I would dread being asked in court, "You said you had the opportunity to create a full disk image. You had the resources. You had the time. Yet you didn't. Why didn't you image the complete drive?"
Back to the time and resources
Given that you have time , and you have the resources and legal authority to image everything, I personally believe that you should. You can still triage during the imaging process or even triage afterward. You don't need to do a complete exam on everything, but you can if you need.
And I understand reasons why not to image or only take sparse data, simply because that is not the investigative model for the specific task at hand, like when you have 20,000 nodes and 100,000 virtual machines, and “I have no idea how many physical machines we have’ and ‘I just need pst files’ sort of scenarios.

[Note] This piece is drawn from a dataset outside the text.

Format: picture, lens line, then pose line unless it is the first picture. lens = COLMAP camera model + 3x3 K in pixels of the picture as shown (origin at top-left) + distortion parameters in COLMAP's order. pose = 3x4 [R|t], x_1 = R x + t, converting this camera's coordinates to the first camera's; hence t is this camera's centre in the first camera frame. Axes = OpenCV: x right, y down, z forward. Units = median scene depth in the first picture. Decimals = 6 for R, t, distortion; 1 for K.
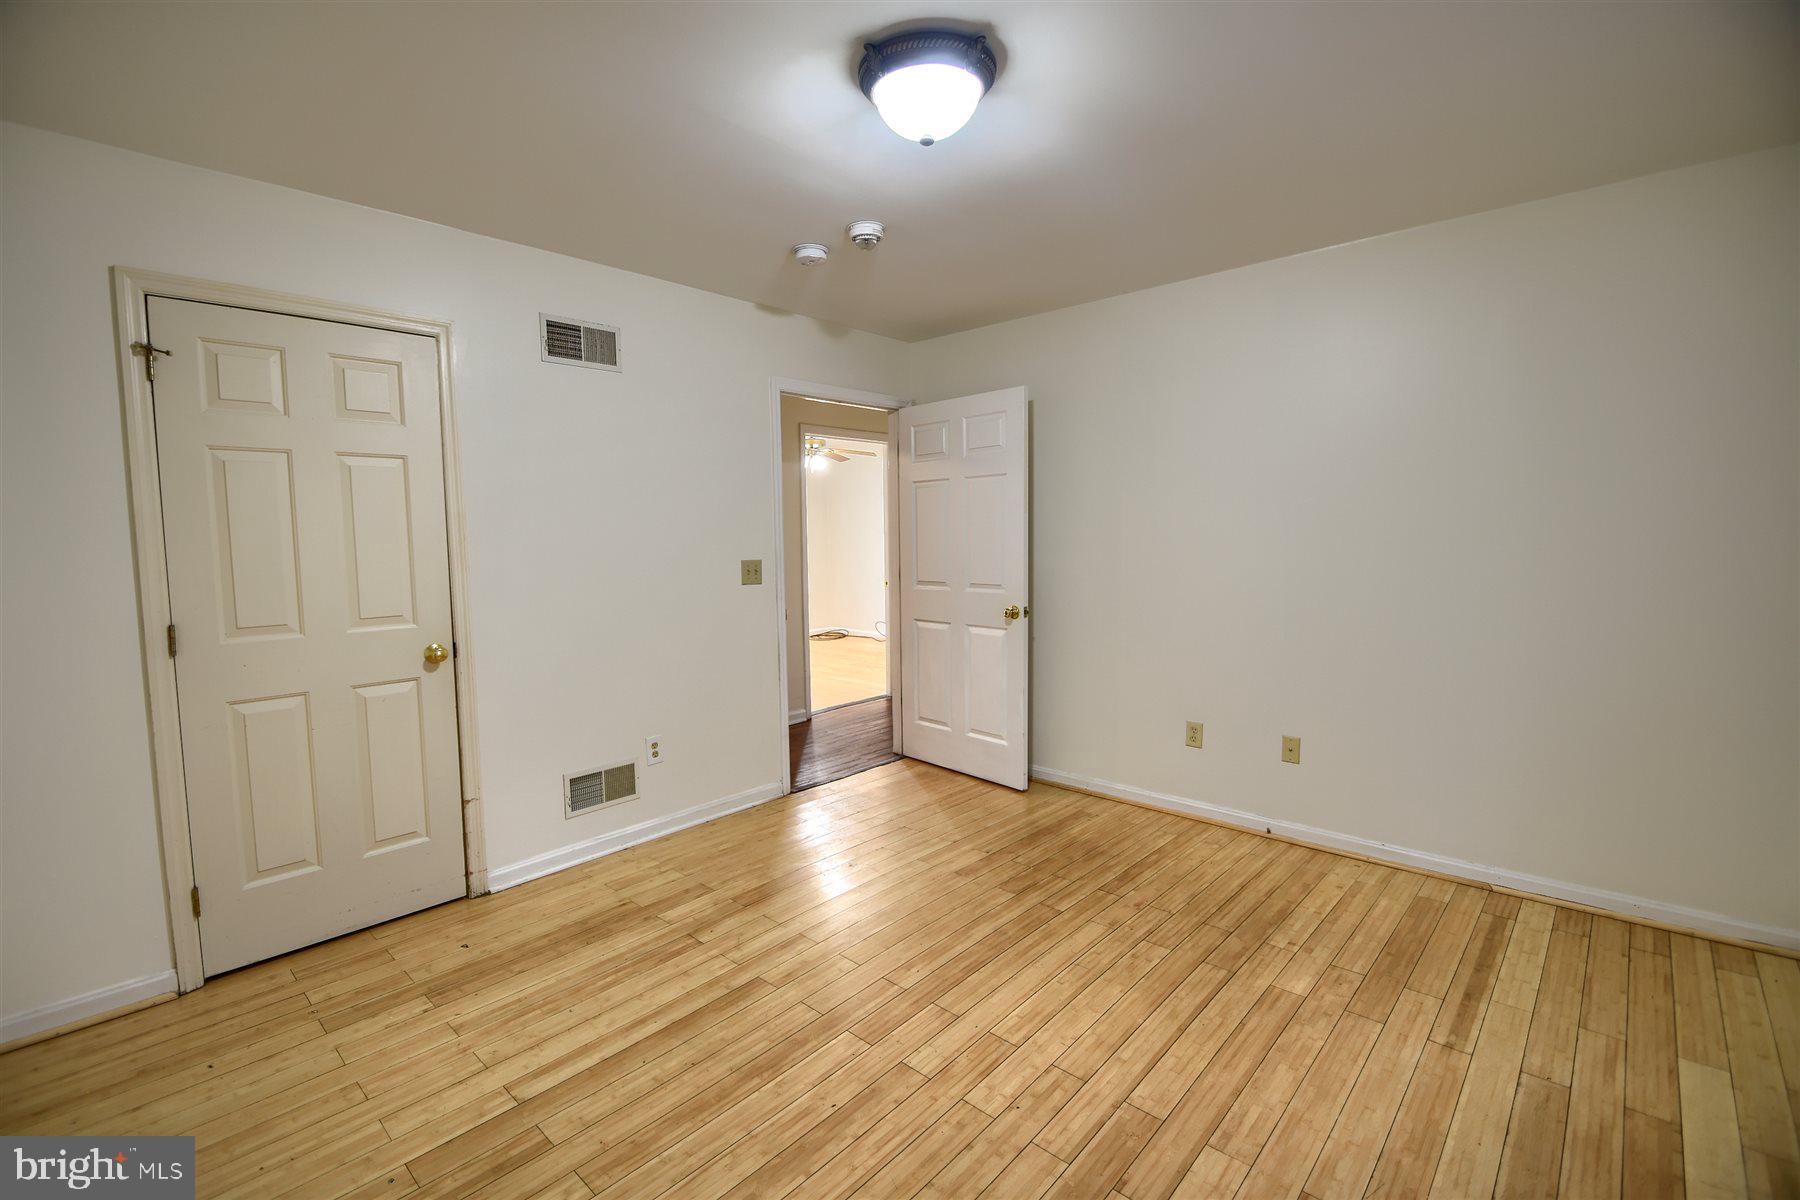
lens RADIAL K [[783.3, 0, 861.2], [0, 783.3, 596.3], [0, 0, 1]] dist [0.029404, -0.023608]
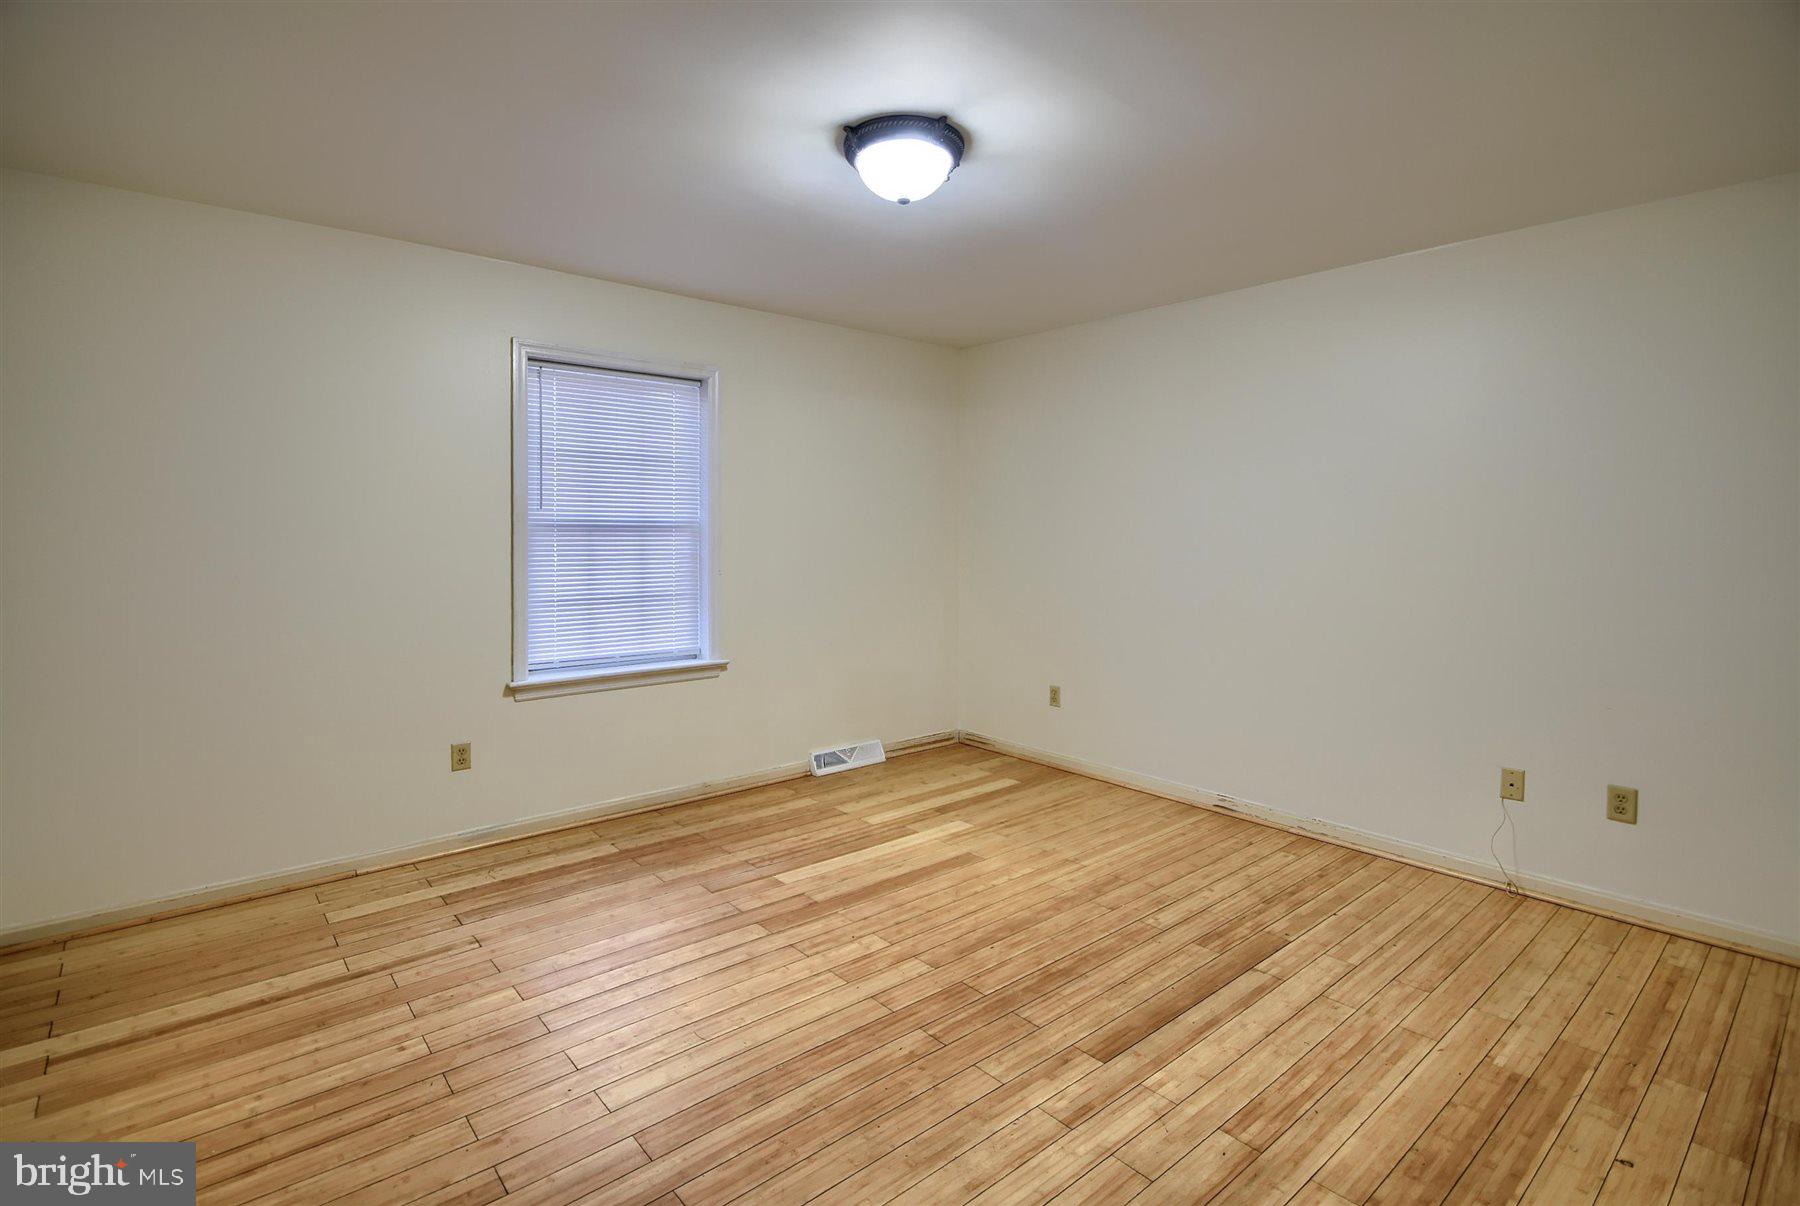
lens RADIAL K [[783.3, 0, 861.2], [0, 783.3, 599.3], [0, 0, 1]] dist [0.029404, -0.023608]
pose [[-0.991031, 0.000925, 0.133626, 0.004498], [0.023441, 0.985673, 0.167028, -0.122169], [-0.131557, 0.168663, -0.976855, 1.901694]]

But I am talking about exploitation, missing persons, homicide, and some civil case matters. If you can seize it all, why not? I would compare this to serving a search warrant on a large house. You could “triage the house” by walking through it quickly while looking for evidence on the kitchen table and living room, but not by looking in the dresser drawers or under the bed. Or, you can go through everything. Or do both. Certainly, if the search warrant is a serious case, simply walking through the house isn’t going to cut it. You need to throw on some gloves and start digging through everything.

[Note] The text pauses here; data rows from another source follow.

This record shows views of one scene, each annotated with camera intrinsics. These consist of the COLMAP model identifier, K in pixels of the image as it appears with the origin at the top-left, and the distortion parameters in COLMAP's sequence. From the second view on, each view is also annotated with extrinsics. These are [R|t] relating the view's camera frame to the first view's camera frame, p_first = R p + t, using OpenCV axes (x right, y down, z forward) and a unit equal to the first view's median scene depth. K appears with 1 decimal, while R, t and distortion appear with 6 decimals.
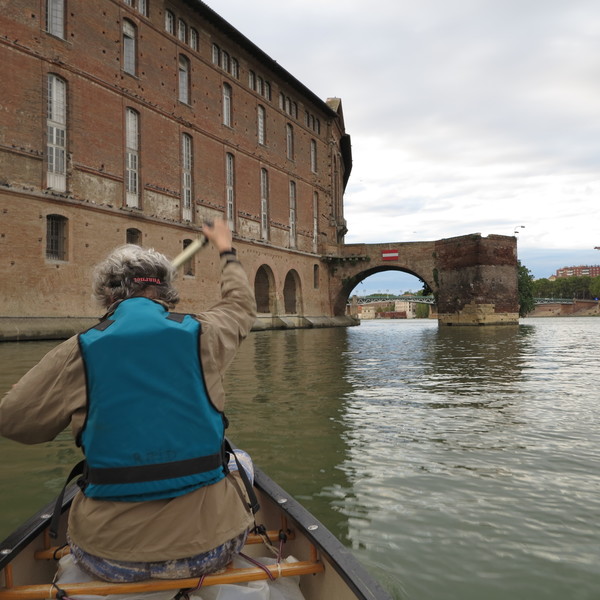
lens RADIAL K [[657.4, 0, 300.0], [0, 657.4, 300.0], [0, 0, 1]] dist [-0.048596, 0.014481]
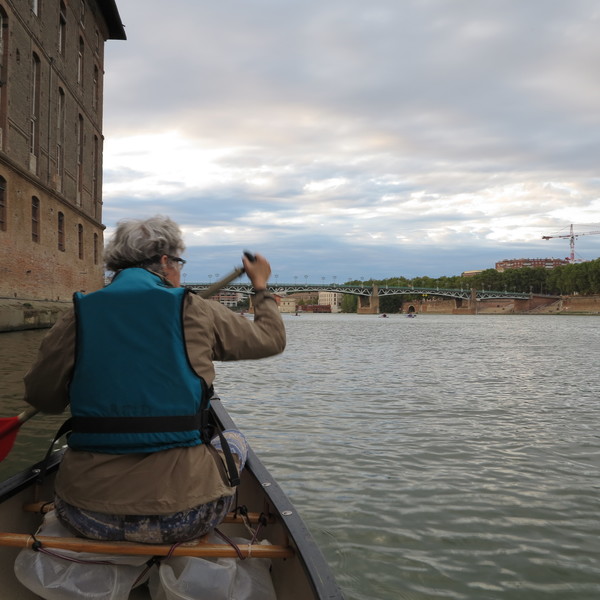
lens RADIAL K [[657.4, 0, 300.0], [0, 657.4, 300.0], [0, 0, 1]] dist [-0.048596, 0.014481]
pose [[0.993501, 0.021558, 0.111765, 0.226430], [-0.022738, 0.999698, 0.009292, 0.037227], [-0.111531, -0.011773, 0.993691, 1.299558]]
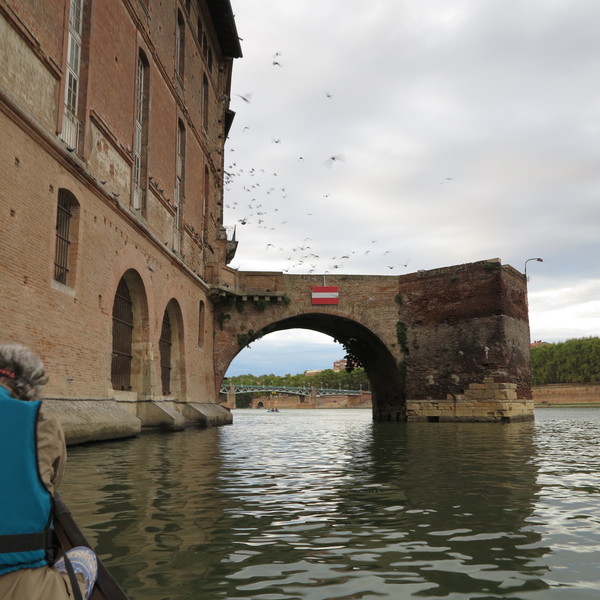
lens RADIAL K [[657.4, 0, 300.0], [0, 657.4, 300.0], [0, 0, 1]] dist [-0.048596, 0.014481]
pose [[0.940146, 0.065032, 0.334508, -0.075314], [-0.019121, 0.990142, -0.138755, 0.015526], [-0.340234, 0.124054, 0.932122, 0.483023]]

I am also aware of great research being done in the area of "sifting data", "sparse collections", "targeted collections" and so forth. Each of these are "incomplete" collections no matter how you look at it, but surely has its place. One paper that I read states:
"In general, only a small portion of the data on a disk has any relevance or impact on forensic analysis. The vast majority of sectors and files contain data irrelevant to most investigations; in fact, many sectors are either blank or contain data that is found verbatim on numerous other systems (e.g., operating system and application components). Fig. 1 depicts various categories of data present on a typical disk. For some investigations, executable files may be of interest. For others, browser artifacts are of primary interest. Blank space is virtually never of use. The rest of the data, beyond what is deemed relevant to a case, and which constitutes the vast majority of the collection, could actually be replaced by random noise without affecting the forensic analysis." - Rapid forensic imaging of large disks with sifting collectors
The problem with this theory of capturing the high value data is that you don't know which is the high value data. I've never returned to a house after a search warrant and asked, "May I search your home again? I neglected to check your basement the first time."
So….if you have the time, the resources, and the legal authority to create complete images, why not?

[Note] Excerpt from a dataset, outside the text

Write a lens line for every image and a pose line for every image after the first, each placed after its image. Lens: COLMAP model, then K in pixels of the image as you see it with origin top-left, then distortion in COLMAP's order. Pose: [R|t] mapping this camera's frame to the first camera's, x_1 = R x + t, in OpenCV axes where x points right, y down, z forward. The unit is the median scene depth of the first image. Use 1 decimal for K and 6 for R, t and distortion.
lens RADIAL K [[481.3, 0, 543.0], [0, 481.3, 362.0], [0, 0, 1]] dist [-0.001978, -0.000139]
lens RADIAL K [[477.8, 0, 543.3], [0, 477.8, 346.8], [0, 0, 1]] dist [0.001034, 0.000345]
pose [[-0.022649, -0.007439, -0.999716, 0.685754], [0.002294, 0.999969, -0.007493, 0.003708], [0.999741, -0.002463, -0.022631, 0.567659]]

A few more points..(thanks PM!) is that if you can seize the entire media, you can always go back to it later at some point if needed without creating an image at all (put it in evidence, pull it out when ready to image/examine). In civil litigation cases, you don’t usually have that luxury. Most times it is (1) arrive onsite, (2) collect data, and (3) leave without the original media. By the time there is a concern to go back to the original media, the media either no longer exists or has been modified to the extent of being irrelevant. Ironically, civil case matters many times only allow for targeted data collection.
My point is that ”if” you can, you “should”. With the “if” being time & resources available and legal authority.